Mas, Ataulfo levava fé naquela história da mulher que “achava bonito não ter o que comer”. Ofereceu o samba a uns e outras – rejeição total. “Que me apareça alguém que diga que quis gravar. Mentira. Ninguém. Ninguém quis. Daí resolvi eu mesmo gravar”, disse o sambista com seu jeito enfático no histórico depoimento ao MIS em 17 de novembro de 1966, e transformado no disco Eu, Ataulfo em 1969, um ano após sua morte. A fala dele aqui não é transcrição; reproduzo de livre memória o que ouvi encantado aos 12 anos de idade.
E já que usei a palavra “encantado”...

Sem a menor vaidade

Foi no subúrbio carioca, no bairro Encantado, zona norte do Rio, onde viveu a inspiradora do legendário samba
Ai, Que Saudades da Amélia!
Amélia dos Santos Ferreira viveu até os 91 anos, quando uma pneumonia foi matá-la dentro de sua casa no dia 27 de julho de 2001. Nesta época ela havia se mudado para a zona oeste do Rio, em Realengo.
Esta mulher foi casada desde seus 14 anos de idade com o tipógrafo Pedro Prisco Ferreira. Em 45 anos de vida conjugal o casal botou 13 filhos no mundo. Para sustentar tantas bocas, Amélia fazia faxina e lavava roupa na casa de dona Eugênia, mãe da cantora Aracy de Almeida.
Aracy tinha um irmão baterista, o Almeidinha. O rapaz admirava a disposição de Amélia para o trabalho, sem nunca reclamar de nada. Sempre que a via na labuta, Almeidinha sacava o pandeiro e cantarolava: “Amélia não tem a menor vaidade / Amélia é que é mulher de verdade / Pega a roupa e lava à vontade".
Este caso chegou aos ouvidos do ator e poeta Mário Lago. O resto da história você já leu no início da postagem.
Só falta eu te contar que Ataulfo gravou Ai, Que Saudades da Amélia! no final de novembro de 1941, e o disco foi lançado em janeiro de 1942. Sucesso estrondoso no Carnaval daquele ano. Ataulfo gravou com o conjunto Academia do Samba. Sabe quem o acompanhou no cavaquinho? O lendário Jacob do Bandolim...

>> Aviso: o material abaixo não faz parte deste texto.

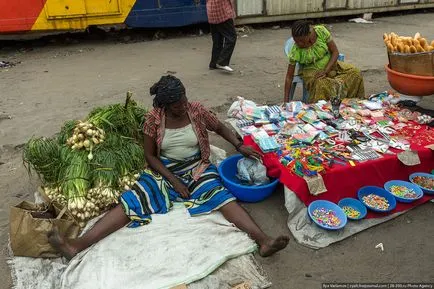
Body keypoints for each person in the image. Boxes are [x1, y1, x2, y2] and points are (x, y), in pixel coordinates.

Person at [48, 75, 290, 260]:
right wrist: (173, 180)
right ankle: (77, 245)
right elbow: (150, 156)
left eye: (184, 99)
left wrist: (239, 145)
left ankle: (263, 240)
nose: (183, 105)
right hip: (165, 168)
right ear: (164, 105)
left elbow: (219, 127)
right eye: (176, 104)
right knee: (135, 198)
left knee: (221, 196)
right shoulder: (153, 119)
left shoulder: (196, 110)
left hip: (197, 165)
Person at [284, 20, 365, 103]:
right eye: (296, 41)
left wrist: (326, 70)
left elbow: (335, 52)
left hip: (332, 66)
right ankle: (325, 109)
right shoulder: (295, 51)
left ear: (308, 34)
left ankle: (350, 104)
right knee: (321, 84)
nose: (298, 44)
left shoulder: (321, 32)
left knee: (355, 73)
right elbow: (289, 77)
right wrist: (286, 102)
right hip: (312, 72)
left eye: (301, 41)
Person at [206, 0, 237, 72]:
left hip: (212, 12)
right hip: (222, 13)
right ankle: (222, 62)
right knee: (231, 37)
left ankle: (213, 63)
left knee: (217, 40)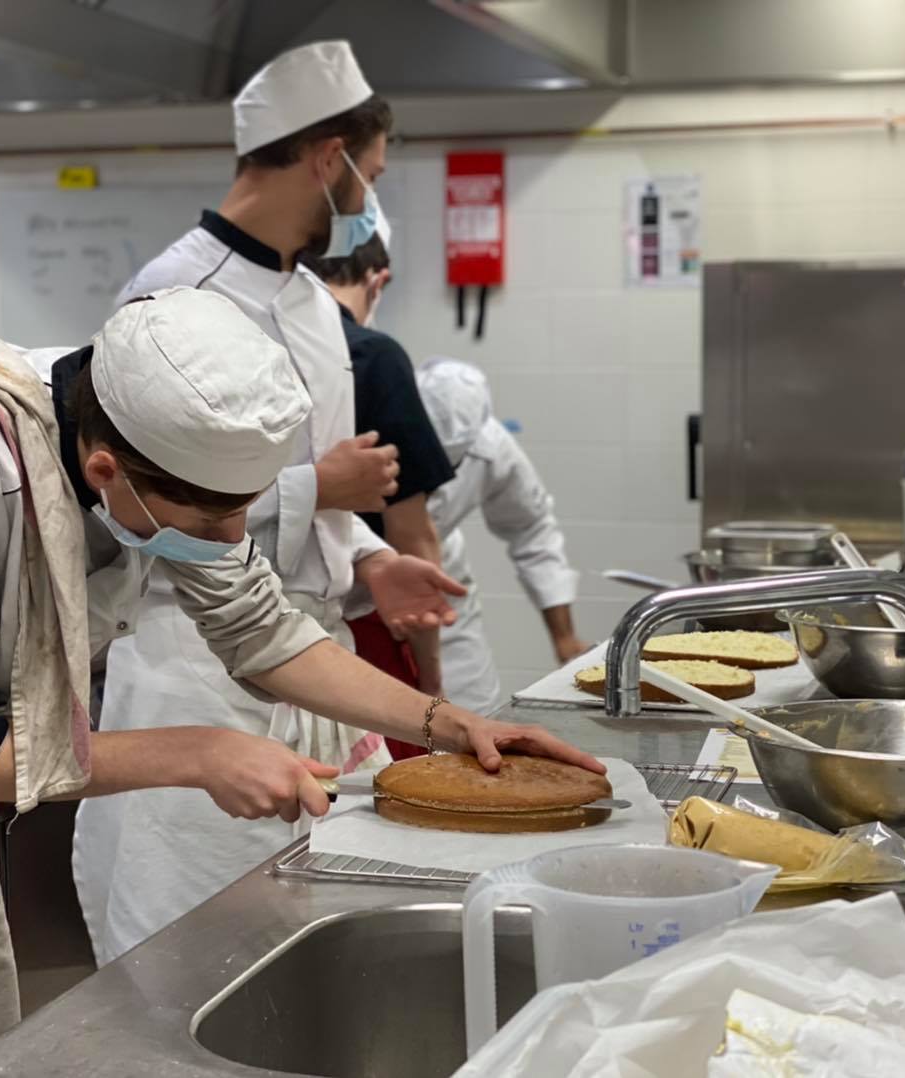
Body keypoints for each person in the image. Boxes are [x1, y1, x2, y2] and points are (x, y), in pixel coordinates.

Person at [0, 289, 600, 1076]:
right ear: (104, 470)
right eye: (211, 518)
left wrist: (448, 724)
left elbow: (260, 630)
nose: (225, 536)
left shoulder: (145, 442)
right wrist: (199, 752)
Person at [74, 39, 441, 963]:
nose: (365, 201)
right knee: (186, 939)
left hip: (297, 651)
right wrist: (322, 484)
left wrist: (367, 557)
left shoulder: (316, 306)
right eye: (369, 176)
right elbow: (157, 496)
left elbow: (300, 493)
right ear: (330, 159)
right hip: (190, 664)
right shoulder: (173, 293)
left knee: (301, 937)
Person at [300, 231, 455, 757]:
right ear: (377, 279)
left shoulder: (258, 348)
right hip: (363, 628)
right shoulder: (373, 357)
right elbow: (413, 535)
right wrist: (430, 679)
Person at [417, 357, 590, 714]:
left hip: (445, 593)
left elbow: (532, 529)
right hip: (360, 599)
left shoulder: (491, 445)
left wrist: (564, 638)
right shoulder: (364, 427)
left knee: (472, 715)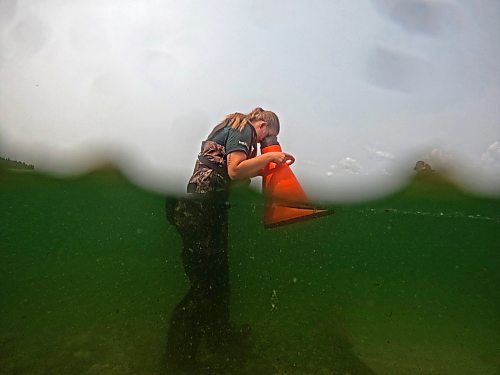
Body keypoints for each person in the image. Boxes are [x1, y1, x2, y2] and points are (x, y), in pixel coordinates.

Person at [164, 107, 294, 372]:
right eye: (267, 136)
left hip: (205, 210)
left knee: (218, 281)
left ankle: (218, 338)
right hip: (201, 210)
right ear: (261, 125)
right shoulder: (242, 128)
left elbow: (233, 175)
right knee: (205, 285)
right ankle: (177, 359)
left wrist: (264, 168)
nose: (262, 143)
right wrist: (274, 156)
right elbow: (235, 172)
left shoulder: (234, 130)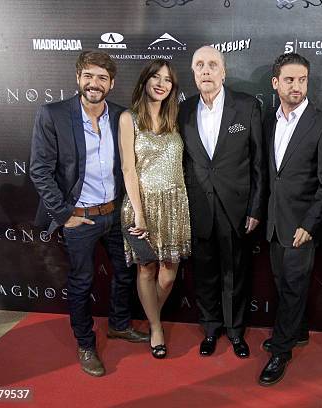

Só não sei ainda se Ataulfo ou Mário deram alguma graninha para Amélia, a título de gratidão pela inspiração que tanto lhes rendeu.
Procuro por uma edição da extinta revista Manchete do ano de 1976, onde há uma reportagem sobre Amélia, fotografada por Carlos Humberto TDC com texto de Atenéia Feijó.